Entertaining, salivating – oh mio dio – a lesson in Italian cooking and the language, you’ll be tossing those words around like a native – and a cast of characters that are as tasty and unpredictable as the story line.

Prendini Toffoli draws on her knowledge of the Italians, Italy, its food and her extensive journalistic skills to create a unique, wildly extravagant but wholly believable fresco in Pistola -The Homecoming. She entices us in to the pages as we meet the larger-than-life Nonno Mario, who brought him up; his paramour, fake blonde Sandrina, with a mouth that sailors might envy. Zia Andromeca, peacemaker, bread maker and all-round carer who can pour oil on troubled waters.

The village is one big family- interfering, interested and one that the reader immediately feels part of. A parade of cousins, Zios and Zias emerge to hinder, help and hope; pithy and humourous, the essence of pathos makes for a satisfying read.

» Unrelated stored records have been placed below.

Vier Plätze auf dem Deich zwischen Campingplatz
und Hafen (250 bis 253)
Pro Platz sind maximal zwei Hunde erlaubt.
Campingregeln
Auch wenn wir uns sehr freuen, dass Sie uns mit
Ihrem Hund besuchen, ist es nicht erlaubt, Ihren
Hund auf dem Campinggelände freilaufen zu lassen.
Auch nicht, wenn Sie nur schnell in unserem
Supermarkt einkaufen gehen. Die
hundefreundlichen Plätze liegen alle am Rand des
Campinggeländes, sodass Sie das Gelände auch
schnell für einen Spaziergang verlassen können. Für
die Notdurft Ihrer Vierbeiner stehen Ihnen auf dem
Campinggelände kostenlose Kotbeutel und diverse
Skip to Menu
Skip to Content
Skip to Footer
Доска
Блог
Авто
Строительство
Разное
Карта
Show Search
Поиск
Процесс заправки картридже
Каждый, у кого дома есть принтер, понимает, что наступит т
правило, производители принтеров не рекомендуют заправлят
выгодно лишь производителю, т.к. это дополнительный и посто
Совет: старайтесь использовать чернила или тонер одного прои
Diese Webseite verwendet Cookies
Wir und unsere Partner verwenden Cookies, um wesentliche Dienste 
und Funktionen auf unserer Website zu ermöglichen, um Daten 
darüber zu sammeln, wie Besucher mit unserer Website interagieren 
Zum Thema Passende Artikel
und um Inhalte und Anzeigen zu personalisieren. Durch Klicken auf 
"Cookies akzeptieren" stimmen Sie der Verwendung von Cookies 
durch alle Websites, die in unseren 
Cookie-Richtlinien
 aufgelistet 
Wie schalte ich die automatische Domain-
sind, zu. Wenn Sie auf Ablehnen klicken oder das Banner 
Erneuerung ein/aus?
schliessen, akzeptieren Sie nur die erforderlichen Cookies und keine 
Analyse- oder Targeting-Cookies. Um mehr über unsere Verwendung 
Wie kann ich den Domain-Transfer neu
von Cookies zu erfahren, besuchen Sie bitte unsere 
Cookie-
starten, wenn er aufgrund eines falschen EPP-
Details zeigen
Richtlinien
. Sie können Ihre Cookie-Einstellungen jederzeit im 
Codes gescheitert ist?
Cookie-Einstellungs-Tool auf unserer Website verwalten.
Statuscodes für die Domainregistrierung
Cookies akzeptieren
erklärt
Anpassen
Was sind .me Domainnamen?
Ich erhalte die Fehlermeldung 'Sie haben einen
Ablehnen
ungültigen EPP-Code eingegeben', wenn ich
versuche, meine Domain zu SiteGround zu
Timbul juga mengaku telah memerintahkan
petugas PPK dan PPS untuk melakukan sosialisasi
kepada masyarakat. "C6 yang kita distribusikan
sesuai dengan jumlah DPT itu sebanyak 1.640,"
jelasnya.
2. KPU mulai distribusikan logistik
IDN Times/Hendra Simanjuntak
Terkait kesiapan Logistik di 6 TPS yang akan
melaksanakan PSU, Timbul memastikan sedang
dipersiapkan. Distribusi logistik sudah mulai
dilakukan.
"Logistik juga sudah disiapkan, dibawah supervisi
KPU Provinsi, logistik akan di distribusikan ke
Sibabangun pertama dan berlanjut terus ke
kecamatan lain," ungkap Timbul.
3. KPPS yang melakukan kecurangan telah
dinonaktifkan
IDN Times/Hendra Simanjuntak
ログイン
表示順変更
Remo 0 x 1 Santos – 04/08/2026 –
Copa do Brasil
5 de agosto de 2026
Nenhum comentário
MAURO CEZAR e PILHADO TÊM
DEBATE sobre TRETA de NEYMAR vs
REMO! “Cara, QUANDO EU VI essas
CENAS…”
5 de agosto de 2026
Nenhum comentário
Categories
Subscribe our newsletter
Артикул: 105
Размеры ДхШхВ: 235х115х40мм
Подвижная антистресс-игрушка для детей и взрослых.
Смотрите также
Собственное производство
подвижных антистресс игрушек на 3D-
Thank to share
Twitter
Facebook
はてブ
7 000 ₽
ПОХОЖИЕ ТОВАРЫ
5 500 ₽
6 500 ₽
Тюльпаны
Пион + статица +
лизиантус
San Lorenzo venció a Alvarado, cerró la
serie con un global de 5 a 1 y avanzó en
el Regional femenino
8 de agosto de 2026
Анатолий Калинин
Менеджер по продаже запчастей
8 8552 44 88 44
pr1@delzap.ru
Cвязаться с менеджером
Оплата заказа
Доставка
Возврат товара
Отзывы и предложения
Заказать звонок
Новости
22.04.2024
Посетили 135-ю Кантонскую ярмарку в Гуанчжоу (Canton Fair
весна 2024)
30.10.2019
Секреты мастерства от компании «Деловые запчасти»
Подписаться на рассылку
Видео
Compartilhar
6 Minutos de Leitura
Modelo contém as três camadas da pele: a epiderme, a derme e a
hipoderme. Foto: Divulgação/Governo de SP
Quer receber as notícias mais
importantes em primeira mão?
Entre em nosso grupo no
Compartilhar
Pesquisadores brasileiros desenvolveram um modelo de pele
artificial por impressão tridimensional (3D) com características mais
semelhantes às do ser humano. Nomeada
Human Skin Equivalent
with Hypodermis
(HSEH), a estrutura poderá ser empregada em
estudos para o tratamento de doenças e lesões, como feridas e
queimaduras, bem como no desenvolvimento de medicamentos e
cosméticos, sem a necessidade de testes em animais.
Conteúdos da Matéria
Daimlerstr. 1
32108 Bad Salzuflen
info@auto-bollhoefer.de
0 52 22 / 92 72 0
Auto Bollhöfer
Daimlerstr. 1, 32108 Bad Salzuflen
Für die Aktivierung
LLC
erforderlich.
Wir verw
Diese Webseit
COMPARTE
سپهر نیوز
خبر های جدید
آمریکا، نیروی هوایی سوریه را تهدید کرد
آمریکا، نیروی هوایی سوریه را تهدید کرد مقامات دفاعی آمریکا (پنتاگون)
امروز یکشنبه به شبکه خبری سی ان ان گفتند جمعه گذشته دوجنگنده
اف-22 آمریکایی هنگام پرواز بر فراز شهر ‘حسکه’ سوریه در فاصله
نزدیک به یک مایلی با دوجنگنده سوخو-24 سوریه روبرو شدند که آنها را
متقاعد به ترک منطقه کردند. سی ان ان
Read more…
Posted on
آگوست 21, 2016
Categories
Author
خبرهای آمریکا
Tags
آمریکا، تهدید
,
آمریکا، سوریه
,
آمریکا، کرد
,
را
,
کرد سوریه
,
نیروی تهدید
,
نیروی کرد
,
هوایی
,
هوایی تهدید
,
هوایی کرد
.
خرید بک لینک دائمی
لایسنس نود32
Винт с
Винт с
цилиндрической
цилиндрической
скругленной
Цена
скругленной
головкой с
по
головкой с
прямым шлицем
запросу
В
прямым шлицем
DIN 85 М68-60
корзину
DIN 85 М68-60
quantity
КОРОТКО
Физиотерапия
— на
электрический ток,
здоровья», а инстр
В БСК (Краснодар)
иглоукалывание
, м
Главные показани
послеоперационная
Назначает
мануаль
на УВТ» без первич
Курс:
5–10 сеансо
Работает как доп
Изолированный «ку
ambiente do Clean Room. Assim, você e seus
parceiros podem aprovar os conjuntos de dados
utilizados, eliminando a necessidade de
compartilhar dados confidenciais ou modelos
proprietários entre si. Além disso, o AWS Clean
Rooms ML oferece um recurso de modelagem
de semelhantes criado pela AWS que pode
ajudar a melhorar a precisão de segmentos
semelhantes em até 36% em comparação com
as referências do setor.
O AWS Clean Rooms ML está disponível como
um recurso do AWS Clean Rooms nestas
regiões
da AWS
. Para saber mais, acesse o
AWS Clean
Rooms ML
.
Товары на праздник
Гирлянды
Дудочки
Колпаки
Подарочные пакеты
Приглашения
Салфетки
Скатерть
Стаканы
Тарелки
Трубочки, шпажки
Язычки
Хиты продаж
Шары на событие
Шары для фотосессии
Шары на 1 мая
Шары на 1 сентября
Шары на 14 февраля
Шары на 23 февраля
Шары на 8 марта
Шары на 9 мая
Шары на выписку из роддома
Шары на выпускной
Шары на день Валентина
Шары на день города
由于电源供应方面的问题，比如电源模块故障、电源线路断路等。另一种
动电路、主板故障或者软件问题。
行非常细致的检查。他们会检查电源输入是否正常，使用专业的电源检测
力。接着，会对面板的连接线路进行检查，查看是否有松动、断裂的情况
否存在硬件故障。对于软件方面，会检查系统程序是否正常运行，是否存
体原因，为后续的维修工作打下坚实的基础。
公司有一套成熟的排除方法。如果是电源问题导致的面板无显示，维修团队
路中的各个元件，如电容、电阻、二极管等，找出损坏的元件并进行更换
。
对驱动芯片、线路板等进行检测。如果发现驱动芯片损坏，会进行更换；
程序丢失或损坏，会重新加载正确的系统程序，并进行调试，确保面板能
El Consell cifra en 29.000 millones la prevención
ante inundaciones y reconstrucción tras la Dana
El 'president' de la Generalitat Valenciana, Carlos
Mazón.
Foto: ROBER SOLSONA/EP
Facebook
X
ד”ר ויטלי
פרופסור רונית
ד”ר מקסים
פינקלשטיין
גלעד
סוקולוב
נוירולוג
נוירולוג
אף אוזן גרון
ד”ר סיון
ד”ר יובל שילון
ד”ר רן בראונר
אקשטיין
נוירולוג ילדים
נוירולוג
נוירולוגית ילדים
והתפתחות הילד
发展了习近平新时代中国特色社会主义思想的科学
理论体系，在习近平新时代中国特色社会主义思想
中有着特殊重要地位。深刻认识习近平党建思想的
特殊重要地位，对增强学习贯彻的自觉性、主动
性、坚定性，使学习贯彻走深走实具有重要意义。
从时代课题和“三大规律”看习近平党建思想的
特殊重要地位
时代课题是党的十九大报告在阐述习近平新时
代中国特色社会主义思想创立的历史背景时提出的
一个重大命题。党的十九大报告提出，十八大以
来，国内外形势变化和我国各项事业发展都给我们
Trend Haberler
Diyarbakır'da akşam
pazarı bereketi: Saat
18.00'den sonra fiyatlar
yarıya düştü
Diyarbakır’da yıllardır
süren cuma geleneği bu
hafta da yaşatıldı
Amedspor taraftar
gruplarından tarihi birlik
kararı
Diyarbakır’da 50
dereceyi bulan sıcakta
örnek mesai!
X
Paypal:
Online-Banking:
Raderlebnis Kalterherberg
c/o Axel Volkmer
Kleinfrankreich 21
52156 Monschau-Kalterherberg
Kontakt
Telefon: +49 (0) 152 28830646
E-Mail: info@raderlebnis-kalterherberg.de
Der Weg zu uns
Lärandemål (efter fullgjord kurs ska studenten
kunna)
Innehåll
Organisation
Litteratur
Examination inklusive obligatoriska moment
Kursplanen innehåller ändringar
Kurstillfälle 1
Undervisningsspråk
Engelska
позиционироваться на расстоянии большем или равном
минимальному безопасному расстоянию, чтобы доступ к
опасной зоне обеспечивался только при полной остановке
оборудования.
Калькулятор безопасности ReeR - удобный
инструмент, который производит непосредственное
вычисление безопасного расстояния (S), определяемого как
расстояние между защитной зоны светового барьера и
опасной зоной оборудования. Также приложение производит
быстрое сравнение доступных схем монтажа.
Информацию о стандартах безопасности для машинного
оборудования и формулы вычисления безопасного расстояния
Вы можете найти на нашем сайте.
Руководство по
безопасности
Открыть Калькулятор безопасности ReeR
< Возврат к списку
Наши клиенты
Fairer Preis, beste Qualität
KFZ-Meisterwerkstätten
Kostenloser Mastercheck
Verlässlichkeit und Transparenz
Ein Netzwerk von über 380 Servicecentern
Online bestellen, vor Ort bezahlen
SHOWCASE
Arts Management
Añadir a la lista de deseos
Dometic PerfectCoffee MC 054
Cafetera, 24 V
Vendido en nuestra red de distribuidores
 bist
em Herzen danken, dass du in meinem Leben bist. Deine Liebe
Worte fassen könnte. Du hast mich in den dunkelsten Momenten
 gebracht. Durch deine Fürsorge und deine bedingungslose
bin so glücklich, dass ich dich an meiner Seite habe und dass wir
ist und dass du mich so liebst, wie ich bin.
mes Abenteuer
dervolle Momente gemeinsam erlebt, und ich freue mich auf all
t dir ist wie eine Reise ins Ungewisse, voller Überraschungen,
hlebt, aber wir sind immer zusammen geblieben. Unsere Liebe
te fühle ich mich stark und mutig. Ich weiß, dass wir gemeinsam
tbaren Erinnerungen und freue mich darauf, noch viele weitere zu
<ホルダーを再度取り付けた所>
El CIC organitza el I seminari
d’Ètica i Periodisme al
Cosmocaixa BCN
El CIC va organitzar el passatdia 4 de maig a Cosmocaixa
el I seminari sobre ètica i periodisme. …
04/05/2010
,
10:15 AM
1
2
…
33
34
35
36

Join the cast at this traditional Italian table: Raise a glass of Chianti, sip on a grappa, pour yourself a good Espresso and enjoy the adventures that bring the South African landscape together with the Italian lushness. Frogs, Fellini, frescoes, and Fossils melt into the pot. And let’s not forget a maledetto Mushroom mission, film sets and a dark skinned beauty who can upset an applecart.  The adventures are ebullient, effervescent and bubbling. They pour off the pages like a good wine, succulent slices of life… and did I mention the mouthwatering food?